Instructions for the task >> Print each line of the listing once more, precisely as given.

>> start Exercise material

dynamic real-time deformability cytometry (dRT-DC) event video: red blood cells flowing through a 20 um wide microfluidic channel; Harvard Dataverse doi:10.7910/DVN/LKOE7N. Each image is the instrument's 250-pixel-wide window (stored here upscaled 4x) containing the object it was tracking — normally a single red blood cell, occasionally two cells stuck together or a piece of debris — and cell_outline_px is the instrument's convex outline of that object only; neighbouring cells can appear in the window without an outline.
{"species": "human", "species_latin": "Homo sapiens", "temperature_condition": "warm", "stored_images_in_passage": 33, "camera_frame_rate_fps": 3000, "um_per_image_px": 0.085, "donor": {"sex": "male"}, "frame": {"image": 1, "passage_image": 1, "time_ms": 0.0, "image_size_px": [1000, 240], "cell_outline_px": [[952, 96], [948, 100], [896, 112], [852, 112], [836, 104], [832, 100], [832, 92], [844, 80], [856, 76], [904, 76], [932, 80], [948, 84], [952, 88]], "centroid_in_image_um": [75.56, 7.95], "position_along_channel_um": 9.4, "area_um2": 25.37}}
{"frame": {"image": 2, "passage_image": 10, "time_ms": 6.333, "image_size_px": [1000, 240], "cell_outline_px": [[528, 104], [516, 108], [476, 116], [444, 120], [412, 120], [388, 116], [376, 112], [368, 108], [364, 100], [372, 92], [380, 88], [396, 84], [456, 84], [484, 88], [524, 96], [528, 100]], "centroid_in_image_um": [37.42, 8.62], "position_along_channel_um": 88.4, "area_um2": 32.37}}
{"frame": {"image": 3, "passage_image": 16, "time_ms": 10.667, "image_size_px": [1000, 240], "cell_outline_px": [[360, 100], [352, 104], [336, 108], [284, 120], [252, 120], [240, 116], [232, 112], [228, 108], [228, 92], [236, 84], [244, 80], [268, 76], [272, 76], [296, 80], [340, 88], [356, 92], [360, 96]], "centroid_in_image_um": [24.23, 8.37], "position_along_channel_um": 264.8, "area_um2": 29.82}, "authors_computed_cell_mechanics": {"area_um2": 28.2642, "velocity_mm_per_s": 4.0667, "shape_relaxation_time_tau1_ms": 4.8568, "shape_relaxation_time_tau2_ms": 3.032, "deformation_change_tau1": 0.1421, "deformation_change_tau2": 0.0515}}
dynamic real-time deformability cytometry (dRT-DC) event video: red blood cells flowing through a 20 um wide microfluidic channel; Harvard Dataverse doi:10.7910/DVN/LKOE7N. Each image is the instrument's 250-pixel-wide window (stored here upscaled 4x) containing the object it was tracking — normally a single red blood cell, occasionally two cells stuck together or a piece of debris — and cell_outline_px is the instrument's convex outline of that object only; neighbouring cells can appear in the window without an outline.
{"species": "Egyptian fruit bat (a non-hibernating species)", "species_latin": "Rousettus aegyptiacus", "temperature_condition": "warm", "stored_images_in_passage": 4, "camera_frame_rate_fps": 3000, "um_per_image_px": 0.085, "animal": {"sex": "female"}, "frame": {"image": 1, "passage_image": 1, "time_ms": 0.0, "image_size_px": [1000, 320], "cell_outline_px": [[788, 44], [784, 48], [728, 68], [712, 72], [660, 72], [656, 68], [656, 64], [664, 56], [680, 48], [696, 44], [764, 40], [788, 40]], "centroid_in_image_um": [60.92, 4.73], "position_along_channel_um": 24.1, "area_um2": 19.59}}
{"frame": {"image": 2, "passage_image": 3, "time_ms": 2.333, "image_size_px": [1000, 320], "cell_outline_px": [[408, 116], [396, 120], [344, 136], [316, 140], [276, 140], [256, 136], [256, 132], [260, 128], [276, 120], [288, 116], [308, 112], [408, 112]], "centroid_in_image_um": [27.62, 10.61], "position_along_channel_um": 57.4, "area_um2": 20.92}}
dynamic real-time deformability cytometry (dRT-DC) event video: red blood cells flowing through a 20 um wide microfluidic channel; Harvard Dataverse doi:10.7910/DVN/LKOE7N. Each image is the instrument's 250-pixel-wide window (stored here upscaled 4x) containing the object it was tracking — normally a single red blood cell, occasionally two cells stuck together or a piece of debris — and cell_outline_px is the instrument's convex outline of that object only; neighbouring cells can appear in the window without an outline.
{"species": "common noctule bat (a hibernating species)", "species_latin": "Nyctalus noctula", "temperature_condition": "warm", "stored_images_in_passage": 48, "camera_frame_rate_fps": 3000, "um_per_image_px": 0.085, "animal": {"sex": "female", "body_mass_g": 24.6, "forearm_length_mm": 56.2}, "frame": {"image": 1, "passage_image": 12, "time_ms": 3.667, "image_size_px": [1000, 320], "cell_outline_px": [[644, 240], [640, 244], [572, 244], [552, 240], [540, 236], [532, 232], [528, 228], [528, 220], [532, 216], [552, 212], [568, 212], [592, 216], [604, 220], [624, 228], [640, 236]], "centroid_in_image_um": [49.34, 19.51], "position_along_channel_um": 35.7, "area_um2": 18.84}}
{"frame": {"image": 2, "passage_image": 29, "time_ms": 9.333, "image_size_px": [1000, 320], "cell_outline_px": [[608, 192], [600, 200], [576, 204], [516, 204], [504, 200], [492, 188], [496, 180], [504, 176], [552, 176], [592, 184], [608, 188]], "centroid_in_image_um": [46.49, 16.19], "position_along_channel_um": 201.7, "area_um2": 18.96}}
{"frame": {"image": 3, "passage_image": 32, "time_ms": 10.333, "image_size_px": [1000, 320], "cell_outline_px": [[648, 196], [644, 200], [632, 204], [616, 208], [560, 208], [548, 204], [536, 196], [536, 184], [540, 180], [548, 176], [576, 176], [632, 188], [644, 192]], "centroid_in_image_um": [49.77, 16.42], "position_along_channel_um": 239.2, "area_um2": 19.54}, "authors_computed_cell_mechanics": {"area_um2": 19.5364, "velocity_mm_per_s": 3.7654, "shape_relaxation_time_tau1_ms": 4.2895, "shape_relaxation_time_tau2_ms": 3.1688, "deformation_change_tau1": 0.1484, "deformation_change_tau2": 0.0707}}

>> end Exercise material

Written response >>
dynamic real-time deformability cytometry (dRT-DC) event video: red blood cells flowing through a 20 um wide microfluidic channel; Harvard Dataverse doi:10.7910/DVN/LKOE7N. Each image is the instrument's 250-pixel-wide window (stored here upscaled 4x) containing the object it was tracking — normally a single red blood cell, occasionally two cells stuck together or a piece of debris — and cell_outline_px is the instrument's convex outline of that object only; neighbouring cells can appear in the window without an outline.
{"species": "human", "species_latin": "Homo sapiens", "temperature_condition": "warm", "stored_images_in_passage": 33, "camera_frame_rate_fps": 3000, "um_per_image_px": 0.085, "donor": {"sex": "male"}, "frame": {"image": 1, "passage_image": 1, "time_ms": 0.0, "image_size_px": [1000, 240], "cell_outline_px": [[952, 96], [948, 100], [896, 112], [852, 112], [836, 104], [832, 100], [832, 92], [844, 80], [856, 76], [904, 76], [932, 80], [948, 84], [952, 88]], "centroid_in_image_um": [75.56, 7.95], "position_along_channel_um": 9.4, "area_um2": 25.37}}
{"frame": {"image": 2, "passage_image": 10, "time_ms": 6.333, "image_size_px": [1000, 240], "cell_outline_px": [[528, 104], [516, 108], [476, 116], [444, 120], [412, 120], [388, 116], [376, 112], [368, 108], [364, 100], [372, 92], [380, 88], [396, 84], [456, 84], [484, 88], [524, 96], [528, 100]], "centroid_in_image_um": [37.42, 8.62], "position_along_channel_um": 88.4, "area_um2": 32.37}}
{"frame": {"image": 3, "passage_image": 16, "time_ms": 10.667, "image_size_px": [1000, 240], "cell_outline_px": [[360, 100], [352, 104], [336, 108], [284, 120], [252, 120], [240, 116], [232, 112], [228, 108], [228, 92], [236, 84], [244, 80], [268, 76], [272, 76], [296, 80], [340, 88], [356, 92], [360, 96]], "centroid_in_image_um": [24.23, 8.37], "position_along_channel_um": 264.8, "area_um2": 29.82}, "authors_computed_cell_mechanics": {"area_um2": 28.2642, "velocity_mm_per_s": 4.0667, "shape_relaxation_time_tau1_ms": 4.8568, "shape_relaxation_time_tau2_ms": 3.032, "deformation_change_tau1": 0.1421, "deformation_change_tau2": 0.0515}}
dynamic real-time deformability cytometry (dRT-DC) event video: red blood cells flowing through a 20 um wide microfluidic channel; Harvard Dataverse doi:10.7910/DVN/LKOE7N. Each image is the instrument's 250-pixel-wide window (stored here upscaled 4x) containing the object it was tracking — normally a single red blood cell, occasionally two cells stuck together or a piece of debris — and cell_outline_px is the instrument's convex outline of that object only; neighbouring cells can appear in the window without an outline.
{"species": "Egyptian fruit bat (a non-hibernating species)", "species_latin": "Rousettus aegyptiacus", "temperature_condition": "warm", "stored_images_in_passage": 4, "camera_frame_rate_fps": 3000, "um_per_image_px": 0.085, "animal": {"sex": "female"}, "frame": {"image": 1, "passage_image": 1, "time_ms": 0.0, "image_size_px": [1000, 320], "cell_outline_px": [[788, 44], [784, 48], [728, 68], [712, 72], [660, 72], [656, 68], [656, 64], [664, 56], [680, 48], [696, 44], [764, 40], [788, 40]], "centroid_in_image_um": [60.92, 4.73], "position_along_channel_um": 24.1, "area_um2": 19.59}}
{"frame": {"image": 2, "passage_image": 3, "time_ms": 2.333, "image_size_px": [1000, 320], "cell_outline_px": [[408, 116], [396, 120], [344, 136], [316, 140], [276, 140], [256, 136], [256, 132], [260, 128], [276, 120], [288, 116], [308, 112], [408, 112]], "centroid_in_image_um": [27.62, 10.61], "position_along_channel_um": 57.4, "area_um2": 20.92}}
dynamic real-time deformability cytometry (dRT-DC) event video: red blood cells flowing through a 20 um wide microfluidic channel; Harvard Dataverse doi:10.7910/DVN/LKOE7N. Each image is the instrument's 250-pixel-wide window (stored here upscaled 4x) containing the object it was tracking — normally a single red blood cell, occasionally two cells stuck together or a piece of debris — and cell_outline_px is the instrument's convex outline of that object only; neighbouring cells can appear in the window without an outline.
{"species": "common noctule bat (a hibernating species)", "species_latin": "Nyctalus noctula", "temperature_condition": "warm", "stored_images_in_passage": 48, "camera_frame_rate_fps": 3000, "um_per_image_px": 0.085, "animal": {"sex": "female", "body_mass_g": 24.6, "forearm_length_mm": 56.2}, "frame": {"image": 1, "passage_image": 12, "time_ms": 3.667, "image_size_px": [1000, 320], "cell_outline_px": [[644, 240], [640, 244], [572, 244], [552, 240], [540, 236], [532, 232], [528, 228], [528, 220], [532, 216], [552, 212], [568, 212], [592, 216], [604, 220], [624, 228], [640, 236]], "centroid_in_image_um": [49.34, 19.51], "position_along_channel_um": 35.7, "area_um2": 18.84}}
{"frame": {"image": 2, "passage_image": 29, "time_ms": 9.333, "image_size_px": [1000, 320], "cell_outline_px": [[608, 192], [600, 200], [576, 204], [516, 204], [504, 200], [492, 188], [496, 180], [504, 176], [552, 176], [592, 184], [608, 188]], "centroid_in_image_um": [46.49, 16.19], "position_along_channel_um": 201.7, "area_um2": 18.96}}
{"frame": {"image": 3, "passage_image": 32, "time_ms": 10.333, "image_size_px": [1000, 320], "cell_outline_px": [[648, 196], [644, 200], [632, 204], [616, 208], [560, 208], [548, 204], [536, 196], [536, 184], [540, 180], [548, 176], [576, 176], [632, 188], [644, 192]], "centroid_in_image_um": [49.77, 16.42], "position_along_channel_um": 239.2, "area_um2": 19.54}, "authors_computed_cell_mechanics": {"area_um2": 19.5364, "velocity_mm_per_s": 3.7654, "shape_relaxation_time_tau1_ms": 4.2895, "shape_relaxation_time_tau2_ms": 3.1688, "deformation_change_tau1": 0.1484, "deformation_change_tau2": 0.0707}}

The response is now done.